__To do__: Go through the records below and report each line with "middle" in it.

+++ Extracted records +++

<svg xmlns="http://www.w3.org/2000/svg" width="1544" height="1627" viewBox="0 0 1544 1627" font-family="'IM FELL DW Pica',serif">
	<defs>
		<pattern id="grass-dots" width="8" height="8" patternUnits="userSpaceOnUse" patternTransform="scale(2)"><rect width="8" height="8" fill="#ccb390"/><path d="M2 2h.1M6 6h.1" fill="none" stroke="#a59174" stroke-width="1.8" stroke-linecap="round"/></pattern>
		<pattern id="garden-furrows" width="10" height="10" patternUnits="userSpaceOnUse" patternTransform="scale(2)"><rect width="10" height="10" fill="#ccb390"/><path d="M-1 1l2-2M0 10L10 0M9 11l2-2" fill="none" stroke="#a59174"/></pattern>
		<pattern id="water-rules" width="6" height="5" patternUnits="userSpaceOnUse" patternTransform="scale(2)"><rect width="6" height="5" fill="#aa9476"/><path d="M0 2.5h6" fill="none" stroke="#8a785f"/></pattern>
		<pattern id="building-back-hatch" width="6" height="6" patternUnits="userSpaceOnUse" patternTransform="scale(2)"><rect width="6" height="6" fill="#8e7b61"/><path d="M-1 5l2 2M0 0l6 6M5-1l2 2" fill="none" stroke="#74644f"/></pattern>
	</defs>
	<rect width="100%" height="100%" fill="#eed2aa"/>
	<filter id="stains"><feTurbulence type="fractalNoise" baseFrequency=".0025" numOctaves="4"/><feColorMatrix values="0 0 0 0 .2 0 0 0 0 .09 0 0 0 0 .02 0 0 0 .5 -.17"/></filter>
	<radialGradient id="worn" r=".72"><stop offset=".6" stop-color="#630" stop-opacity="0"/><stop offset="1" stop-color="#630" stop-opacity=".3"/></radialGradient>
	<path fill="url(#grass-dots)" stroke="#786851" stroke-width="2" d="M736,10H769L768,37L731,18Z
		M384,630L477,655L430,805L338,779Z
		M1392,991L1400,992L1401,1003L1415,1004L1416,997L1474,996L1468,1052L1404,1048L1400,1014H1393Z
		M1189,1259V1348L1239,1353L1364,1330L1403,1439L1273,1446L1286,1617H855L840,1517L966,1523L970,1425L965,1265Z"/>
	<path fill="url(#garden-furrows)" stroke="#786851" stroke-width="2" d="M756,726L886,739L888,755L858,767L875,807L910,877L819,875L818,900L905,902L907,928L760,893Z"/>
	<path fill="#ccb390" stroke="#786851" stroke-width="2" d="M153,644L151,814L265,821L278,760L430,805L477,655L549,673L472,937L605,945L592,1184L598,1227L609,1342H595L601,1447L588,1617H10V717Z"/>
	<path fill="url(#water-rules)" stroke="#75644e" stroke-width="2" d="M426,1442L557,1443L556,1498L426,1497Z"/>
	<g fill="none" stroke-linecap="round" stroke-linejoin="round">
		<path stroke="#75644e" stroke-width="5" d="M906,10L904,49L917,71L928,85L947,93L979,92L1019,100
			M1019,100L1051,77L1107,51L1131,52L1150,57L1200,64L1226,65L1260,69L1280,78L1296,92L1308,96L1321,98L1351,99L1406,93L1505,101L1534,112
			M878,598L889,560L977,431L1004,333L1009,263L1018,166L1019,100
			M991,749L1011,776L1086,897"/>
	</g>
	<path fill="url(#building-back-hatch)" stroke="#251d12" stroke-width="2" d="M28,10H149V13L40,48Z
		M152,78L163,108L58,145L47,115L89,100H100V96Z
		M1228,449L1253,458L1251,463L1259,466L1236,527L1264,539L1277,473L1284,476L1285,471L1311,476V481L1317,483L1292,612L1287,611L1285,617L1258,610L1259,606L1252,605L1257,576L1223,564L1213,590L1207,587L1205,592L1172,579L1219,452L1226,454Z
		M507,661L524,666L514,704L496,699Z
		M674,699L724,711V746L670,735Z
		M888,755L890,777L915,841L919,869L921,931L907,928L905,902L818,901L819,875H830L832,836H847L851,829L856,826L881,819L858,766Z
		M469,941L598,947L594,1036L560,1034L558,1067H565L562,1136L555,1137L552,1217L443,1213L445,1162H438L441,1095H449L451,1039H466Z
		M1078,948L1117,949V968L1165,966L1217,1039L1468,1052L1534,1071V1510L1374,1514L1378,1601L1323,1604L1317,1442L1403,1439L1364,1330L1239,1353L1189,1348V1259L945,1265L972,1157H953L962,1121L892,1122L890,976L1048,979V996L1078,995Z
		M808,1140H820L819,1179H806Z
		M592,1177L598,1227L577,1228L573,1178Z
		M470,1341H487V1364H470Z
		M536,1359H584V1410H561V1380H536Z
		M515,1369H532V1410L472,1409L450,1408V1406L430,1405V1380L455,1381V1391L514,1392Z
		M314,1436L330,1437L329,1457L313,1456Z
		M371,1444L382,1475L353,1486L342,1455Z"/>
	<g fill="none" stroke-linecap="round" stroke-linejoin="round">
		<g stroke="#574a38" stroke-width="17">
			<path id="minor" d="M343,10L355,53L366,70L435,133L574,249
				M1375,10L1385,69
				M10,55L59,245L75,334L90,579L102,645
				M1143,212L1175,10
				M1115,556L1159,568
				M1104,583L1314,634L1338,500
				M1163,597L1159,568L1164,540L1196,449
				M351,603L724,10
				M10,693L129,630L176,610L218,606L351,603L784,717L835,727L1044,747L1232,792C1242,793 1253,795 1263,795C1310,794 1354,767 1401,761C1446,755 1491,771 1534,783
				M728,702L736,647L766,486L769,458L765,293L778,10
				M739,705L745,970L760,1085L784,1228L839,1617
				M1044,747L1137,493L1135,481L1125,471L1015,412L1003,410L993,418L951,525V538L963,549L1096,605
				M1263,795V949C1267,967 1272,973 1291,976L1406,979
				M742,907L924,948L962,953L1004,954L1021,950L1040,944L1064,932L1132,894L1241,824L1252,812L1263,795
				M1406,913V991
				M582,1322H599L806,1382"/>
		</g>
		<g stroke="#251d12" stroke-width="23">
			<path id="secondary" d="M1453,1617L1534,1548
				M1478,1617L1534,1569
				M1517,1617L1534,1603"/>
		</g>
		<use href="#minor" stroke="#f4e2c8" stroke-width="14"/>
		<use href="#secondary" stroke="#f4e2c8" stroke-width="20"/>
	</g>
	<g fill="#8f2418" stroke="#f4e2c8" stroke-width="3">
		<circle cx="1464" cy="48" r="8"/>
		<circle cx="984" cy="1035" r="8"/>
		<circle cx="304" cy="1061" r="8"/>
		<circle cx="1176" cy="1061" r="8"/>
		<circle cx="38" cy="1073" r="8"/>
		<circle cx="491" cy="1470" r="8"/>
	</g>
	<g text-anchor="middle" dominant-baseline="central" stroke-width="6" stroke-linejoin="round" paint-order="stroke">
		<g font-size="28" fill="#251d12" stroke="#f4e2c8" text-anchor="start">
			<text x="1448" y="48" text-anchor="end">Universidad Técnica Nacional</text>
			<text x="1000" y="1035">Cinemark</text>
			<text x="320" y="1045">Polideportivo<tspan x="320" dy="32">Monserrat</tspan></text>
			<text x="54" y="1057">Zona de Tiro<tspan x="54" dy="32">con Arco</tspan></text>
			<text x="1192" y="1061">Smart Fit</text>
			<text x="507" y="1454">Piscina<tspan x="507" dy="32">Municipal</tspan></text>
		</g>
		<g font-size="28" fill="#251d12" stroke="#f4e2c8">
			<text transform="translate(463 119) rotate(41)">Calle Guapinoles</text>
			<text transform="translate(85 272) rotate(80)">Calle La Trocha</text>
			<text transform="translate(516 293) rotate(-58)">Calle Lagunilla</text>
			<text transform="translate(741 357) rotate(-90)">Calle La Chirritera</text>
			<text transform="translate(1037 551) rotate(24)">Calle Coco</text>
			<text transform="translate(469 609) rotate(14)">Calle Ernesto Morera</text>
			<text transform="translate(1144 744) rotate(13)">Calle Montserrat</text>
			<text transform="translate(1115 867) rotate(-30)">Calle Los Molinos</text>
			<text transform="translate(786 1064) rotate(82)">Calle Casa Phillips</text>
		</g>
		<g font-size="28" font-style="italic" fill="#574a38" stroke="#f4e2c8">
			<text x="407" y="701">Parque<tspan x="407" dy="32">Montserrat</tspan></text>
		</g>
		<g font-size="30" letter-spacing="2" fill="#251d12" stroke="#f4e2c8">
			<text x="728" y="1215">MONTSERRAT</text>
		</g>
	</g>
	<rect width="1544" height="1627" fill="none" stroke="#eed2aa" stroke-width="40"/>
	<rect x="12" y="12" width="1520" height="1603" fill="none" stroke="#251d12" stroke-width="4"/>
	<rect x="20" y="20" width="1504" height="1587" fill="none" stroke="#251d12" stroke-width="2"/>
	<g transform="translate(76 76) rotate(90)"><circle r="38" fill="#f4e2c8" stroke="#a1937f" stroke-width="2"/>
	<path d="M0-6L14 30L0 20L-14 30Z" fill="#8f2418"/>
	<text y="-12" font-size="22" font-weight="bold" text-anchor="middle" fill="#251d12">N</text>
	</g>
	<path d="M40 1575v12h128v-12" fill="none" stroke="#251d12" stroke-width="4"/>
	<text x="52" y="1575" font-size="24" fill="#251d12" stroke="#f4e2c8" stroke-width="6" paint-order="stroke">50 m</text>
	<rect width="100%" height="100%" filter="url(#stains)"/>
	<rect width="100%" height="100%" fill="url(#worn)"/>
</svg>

+++

__Result below__:
	<g text-anchor="middle" dominant-baseline="central" stroke-width="6" stroke-linejoin="round" paint-order="stroke">
	<text y="-12" font-size="22" font-weight="bold" text-anchor="middle" fill="#251d12">N</text>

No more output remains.